* **TASK BRIEF**: Scan the entries below for the word "terceros". Copy out every line in which it occurs.

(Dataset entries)
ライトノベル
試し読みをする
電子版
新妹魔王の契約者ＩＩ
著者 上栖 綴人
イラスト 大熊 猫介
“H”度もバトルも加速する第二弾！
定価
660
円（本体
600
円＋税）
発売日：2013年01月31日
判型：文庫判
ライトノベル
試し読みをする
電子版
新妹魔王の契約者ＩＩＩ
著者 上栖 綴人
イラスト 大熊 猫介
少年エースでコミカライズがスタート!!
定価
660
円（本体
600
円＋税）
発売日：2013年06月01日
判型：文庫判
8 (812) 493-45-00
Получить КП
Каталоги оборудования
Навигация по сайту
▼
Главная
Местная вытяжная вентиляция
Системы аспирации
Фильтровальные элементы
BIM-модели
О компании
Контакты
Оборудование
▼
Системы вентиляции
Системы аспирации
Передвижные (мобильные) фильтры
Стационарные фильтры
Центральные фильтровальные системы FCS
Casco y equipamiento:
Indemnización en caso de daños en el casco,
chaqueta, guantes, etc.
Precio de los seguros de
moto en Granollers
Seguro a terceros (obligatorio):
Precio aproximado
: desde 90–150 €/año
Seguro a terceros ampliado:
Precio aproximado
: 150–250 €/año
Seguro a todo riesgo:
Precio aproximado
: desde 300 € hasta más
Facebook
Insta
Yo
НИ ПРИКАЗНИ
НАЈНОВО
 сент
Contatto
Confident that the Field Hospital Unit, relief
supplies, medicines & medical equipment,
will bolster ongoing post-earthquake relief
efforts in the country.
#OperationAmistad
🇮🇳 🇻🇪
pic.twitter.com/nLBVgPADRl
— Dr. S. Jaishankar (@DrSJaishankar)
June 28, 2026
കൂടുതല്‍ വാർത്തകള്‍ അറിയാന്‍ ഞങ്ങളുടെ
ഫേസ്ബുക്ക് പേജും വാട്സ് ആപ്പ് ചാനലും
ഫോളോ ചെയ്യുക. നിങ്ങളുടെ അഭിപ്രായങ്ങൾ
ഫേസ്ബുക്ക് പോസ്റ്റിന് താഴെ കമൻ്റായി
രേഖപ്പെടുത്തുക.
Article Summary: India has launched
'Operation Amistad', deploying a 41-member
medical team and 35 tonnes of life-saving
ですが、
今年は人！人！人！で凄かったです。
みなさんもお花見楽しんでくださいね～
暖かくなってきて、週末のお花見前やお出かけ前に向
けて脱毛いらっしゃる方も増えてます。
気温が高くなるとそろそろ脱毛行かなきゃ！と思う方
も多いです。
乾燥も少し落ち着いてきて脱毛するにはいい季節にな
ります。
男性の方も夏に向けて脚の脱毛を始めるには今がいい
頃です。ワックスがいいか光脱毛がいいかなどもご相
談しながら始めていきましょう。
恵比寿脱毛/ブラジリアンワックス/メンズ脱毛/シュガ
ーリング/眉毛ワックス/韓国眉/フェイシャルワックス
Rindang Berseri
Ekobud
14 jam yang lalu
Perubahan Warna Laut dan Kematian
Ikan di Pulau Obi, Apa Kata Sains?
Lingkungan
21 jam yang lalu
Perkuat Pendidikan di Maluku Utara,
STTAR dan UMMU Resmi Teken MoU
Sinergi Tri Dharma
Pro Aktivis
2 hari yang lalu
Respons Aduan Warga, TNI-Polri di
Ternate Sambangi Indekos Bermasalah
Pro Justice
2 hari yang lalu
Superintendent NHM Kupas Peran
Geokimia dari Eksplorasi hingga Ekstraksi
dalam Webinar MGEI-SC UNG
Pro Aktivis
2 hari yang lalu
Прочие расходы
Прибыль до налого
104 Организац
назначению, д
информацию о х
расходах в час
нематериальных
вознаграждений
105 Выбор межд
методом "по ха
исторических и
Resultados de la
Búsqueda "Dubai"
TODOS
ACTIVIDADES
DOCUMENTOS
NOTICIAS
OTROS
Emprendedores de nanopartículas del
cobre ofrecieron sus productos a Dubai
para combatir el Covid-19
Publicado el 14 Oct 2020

* **EXERCISE OUTPUT**:
Seguro a terceros (obligatorio):
Seguro a terceros ampliado:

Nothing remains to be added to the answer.